§ **Instructions to follow**: Write out the lines below as a numbered list, skipping any blank lines and leaving out the pictures.

::: Task material :::

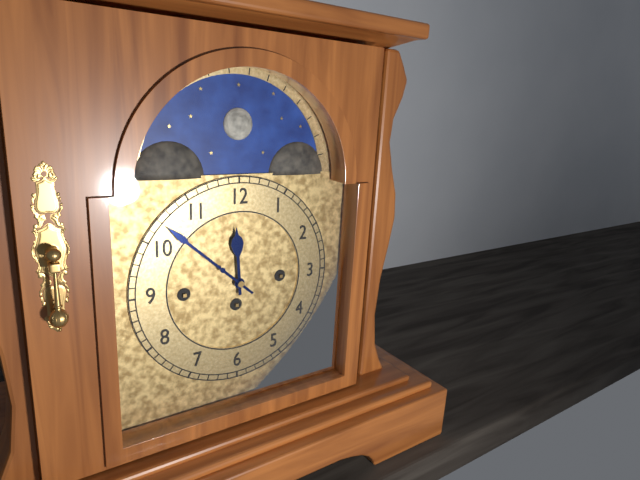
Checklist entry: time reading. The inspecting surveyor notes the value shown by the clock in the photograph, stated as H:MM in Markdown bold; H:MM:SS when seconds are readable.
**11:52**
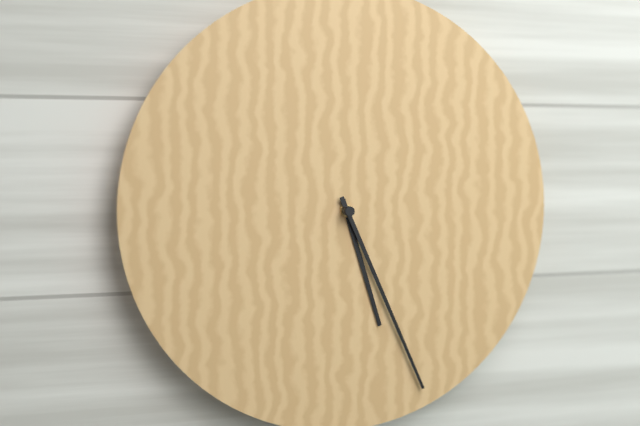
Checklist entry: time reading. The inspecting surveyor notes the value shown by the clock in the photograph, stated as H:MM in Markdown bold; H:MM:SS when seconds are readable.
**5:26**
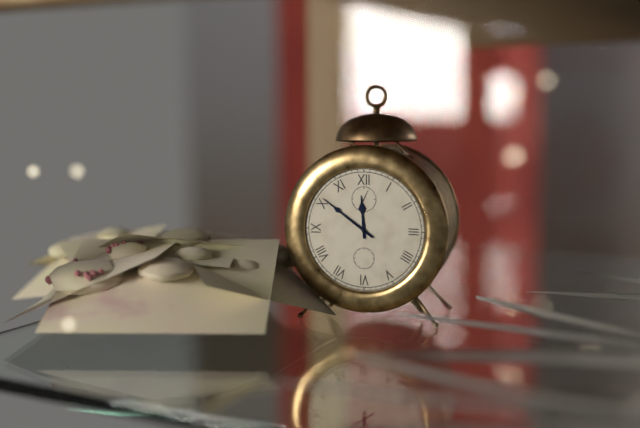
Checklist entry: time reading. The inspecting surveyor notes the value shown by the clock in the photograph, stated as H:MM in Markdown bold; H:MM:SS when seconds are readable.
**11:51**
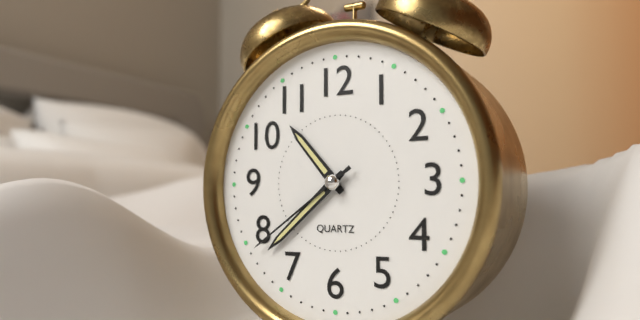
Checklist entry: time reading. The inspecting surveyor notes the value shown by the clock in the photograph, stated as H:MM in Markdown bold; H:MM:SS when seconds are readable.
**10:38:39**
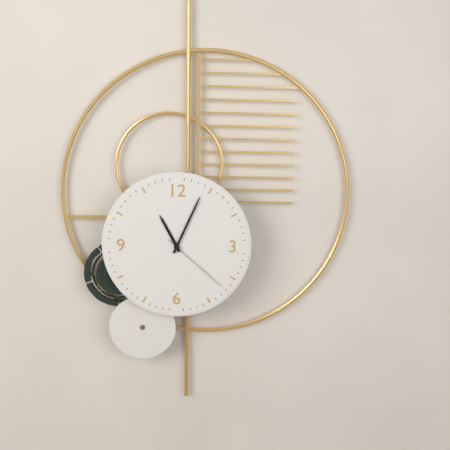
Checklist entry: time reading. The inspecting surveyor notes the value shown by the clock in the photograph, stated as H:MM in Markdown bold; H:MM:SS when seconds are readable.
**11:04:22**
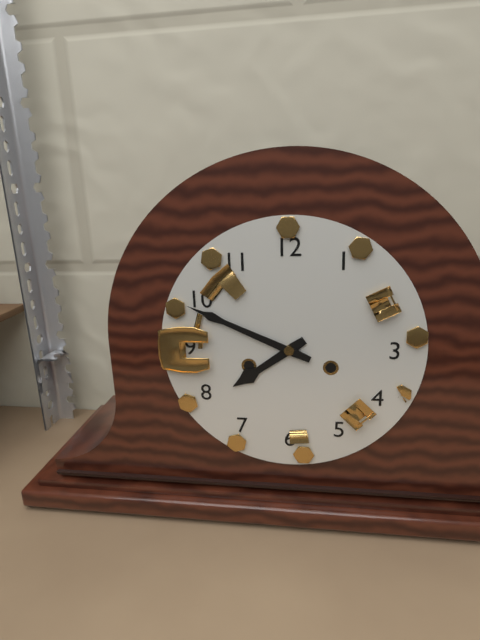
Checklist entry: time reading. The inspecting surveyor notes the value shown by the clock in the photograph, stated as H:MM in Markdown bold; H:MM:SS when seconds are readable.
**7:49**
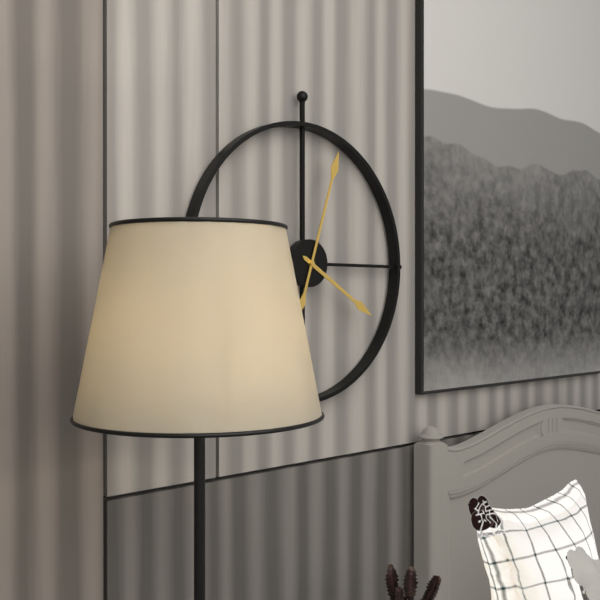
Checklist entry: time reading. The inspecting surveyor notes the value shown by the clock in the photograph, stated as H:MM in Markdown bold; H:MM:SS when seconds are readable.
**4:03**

:::

§ **Expected answer**:
1. Checklist entry: time reading. The inspecting surveyor notes the value shown by the clock in the photograph, stated as H:MM in Markdown bold; H:MM:SS when seconds are readable.
2. **11:52**
3. Checklist entry: time reading. The inspecting surveyor notes the value shown by the clock in the photograph, stated as H:MM in Markdown bold; H:MM:SS when seconds are readable.
4. **5:26**
5. Checklist entry: time reading. The inspecting surveyor notes the value shown by the clock in the photograph, stated as H:MM in Markdown bold; H:MM:SS when seconds are readable.
6. **11:51**
7. Checklist entry: time reading. The inspecting surveyor notes the value shown by the clock in the photograph, stated as H:MM in Markdown bold; H:MM:SS when seconds are readable.
8. **10:38:39**
9. Checklist entry: time reading. The inspecting surveyor notes the value shown by the clock in the photograph, stated as H:MM in Markdown bold; H:MM:SS when seconds are readable.
10. **11:04:22**
11. Checklist entry: time reading. The inspecting surveyor notes the value shown by the clock in the photograph, stated as H:MM in Markdown bold; H:MM:SS when seconds are readable.
12. **7:49**
13. Checklist entry: time reading. The inspecting surveyor notes the value shown by the clock in the photograph, stated as H:MM in Markdown bold; H:MM:SS when seconds are readable.
14. **4:03**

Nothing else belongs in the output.